Efficient Representation of Sound Images: Recent Developments in Parametric Coding of Spatial Audio

Friday, 9 November, 2007

by Jürgen Herre, Fraunhofer Institute for Integrated Circuits (IIS), Erlangen, Germany

Like with pictures, humans talk about a "sound image" when they try to characterize an acoustic scene containing salient spatial aspects. This talk will review the basic aspects of stereophonic / multi-channel audio that determine the perceived sound image and will outline how these aspects can be represented efficiently. One of the most remarkable innovations in this context was the recent development of the "Spatial Audio Coding" (SAC) approach. Exploiting the human perception of spatial sound, such coding schemes are capable of transmitting high quality surround sound using bitrates that have been used for carrying traditional two-channel stereo audio so far. The talk will outline the underlying ideas and describe the architecture of the recently finalized "MPEG Surround" specification. Equipped with a set of attractive capabilities, the technology enables introduction of surround sound into existing distribution infrastructures while retaining full compatibility to mono or stereo receivers. Finally, an outlook is provided of a next technology generation envisaged for standardization within ISO/MPEG allowing for bit-efficient and backward compatible coding of several sound objects.
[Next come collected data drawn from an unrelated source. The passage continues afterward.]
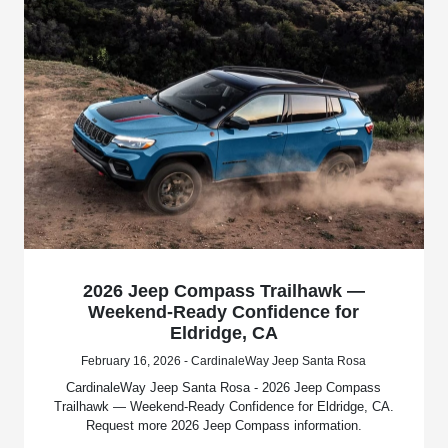
2026 Jeep Compass Trailhawk —
Weekend-Ready Confidence for
Eldridge, CA
February 16, 2026 - CardinaleWay Jeep Santa Rosa
CardinaleWay Jeep Santa Rosa - 2026 Jeep Compass
Trailhawk — Weekend-Ready Confidence for Eldridge, CA.
Request more 2026 Jeep Compass information.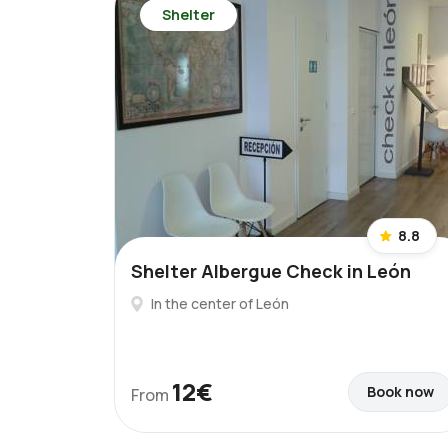
Shelter
8.8
Shelter Albergue Check in León
In the center of León
12€
Book now
From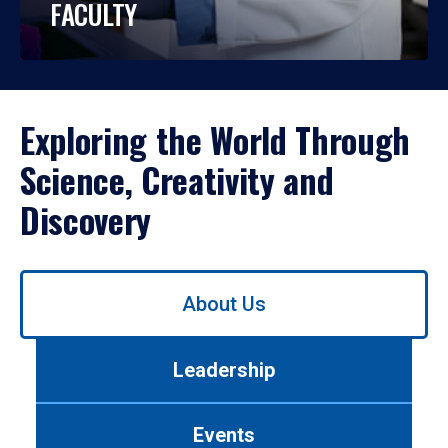
FACULTY
Exploring the World Through
Science, Creativity and
Discovery
Use
About Us
left/right
arrows
to
Leadership
navigate
between
tabs.
Events
Use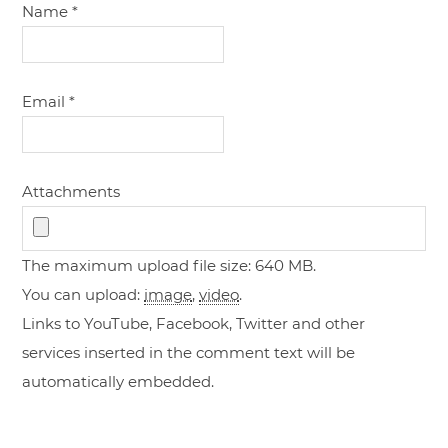
Name
*
Email
*
Attachments
The maximum upload file size: 640 MB.
You can upload:
image
,
video
.
Links to YouTube, Facebook, Twitter and other
services inserted in the comment text will be
automatically embedded.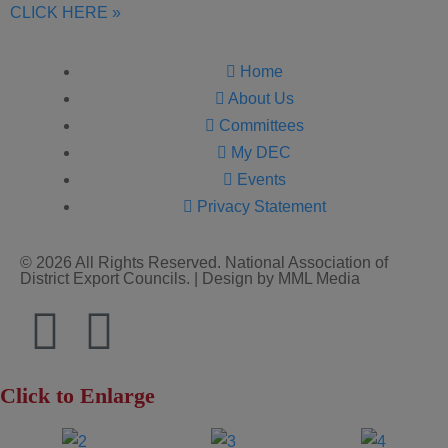
CLICK HERE »
Home
About Us
Committees
My DEC
Events
Privacy Statement
© 2026 All Rights Reserved. National Association of
District Export Councils. | Design by MML Media
Click to Enlarge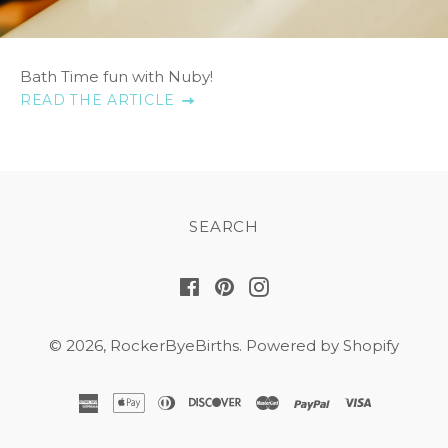
Bath Time fun with Nuby!
READ THE ARTICLE
SEARCH
Facebook
Pinterest
Instagram
© 2026,
RockerByeBirths
.
Powered by Shopify
american
apple
diners
discover
master
paypal
visa
express
pay
club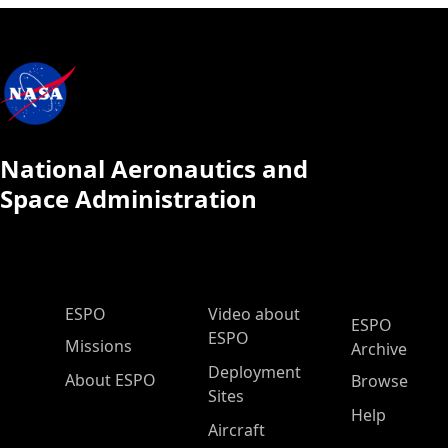
National Aeronautics and
Space Administration
ESPO Main Menu
ESPO
Video about
ESPO
ESPO
Missions
Archive
Deployment
About ESPO
Browse
Sites
Help
Aircraft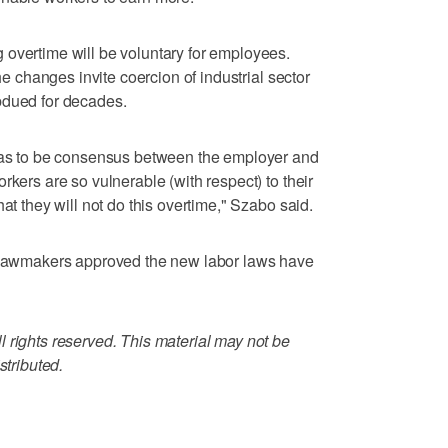
 overtime will be voluntary for employees.
the changes invite coercion of industrial sector
bdued for decades.
 has to be consensus between the employer and
rkers are so vulnerable (with respect) to their
at they will not do this overtime," Szabo said.
r lawmakers approved the new labor laws have
 rights reserved. This material may not be
stributed.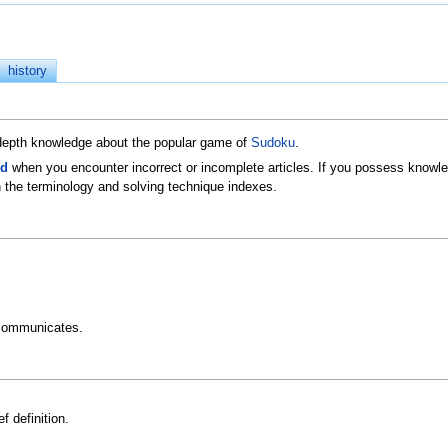
history
n-depth knowledge about the popular game of
Sudoku
.
ld
when you encounter incorrect or incomplete articles. If you possess knowled
 the terminology and solving technique indexes.
communicates.
f definition.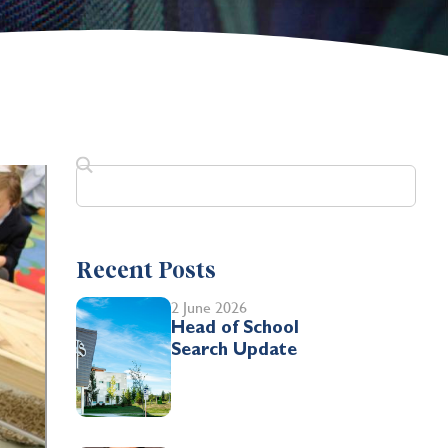
Recent Posts
2 June 2026
Head of School
Search Update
Dr. Jürgen Herre joined the Fraunhofer Institute for Integrated Circuits (IIS) in Erlangen, Germany, in 1989. Since then he has been involved in the development of perceptual coding algorithms for high quality audio, including the well-known ISO/MPEG-Audio Layer III coder (aka "MP3"). In 1995, Dr. Herre joined Bell Laboratories for a PostDoc term working on the development of MPEG-2 Advanced Audio Coding (AAC). Since the end of ‘96 he is back at Fraunhofer working on the development of advanced multimedia technology including MPEG-4, MPEG-7 and secure delivery of audiovisual content, currently as the Chief Scientist for the Audio/Multimedia activities at Fraunhofer IIS, Erlangen. Dr. Herre is a fellow of the Audio Engineering Society, co-chair of the AES Technical Committee on Coding of Audio Signals and vice chair of the AES Technical Council. He also served as an associate editor of the IEEE Transactions on Speech and Audio Processing and is an active member of the MPEG audio subgroup.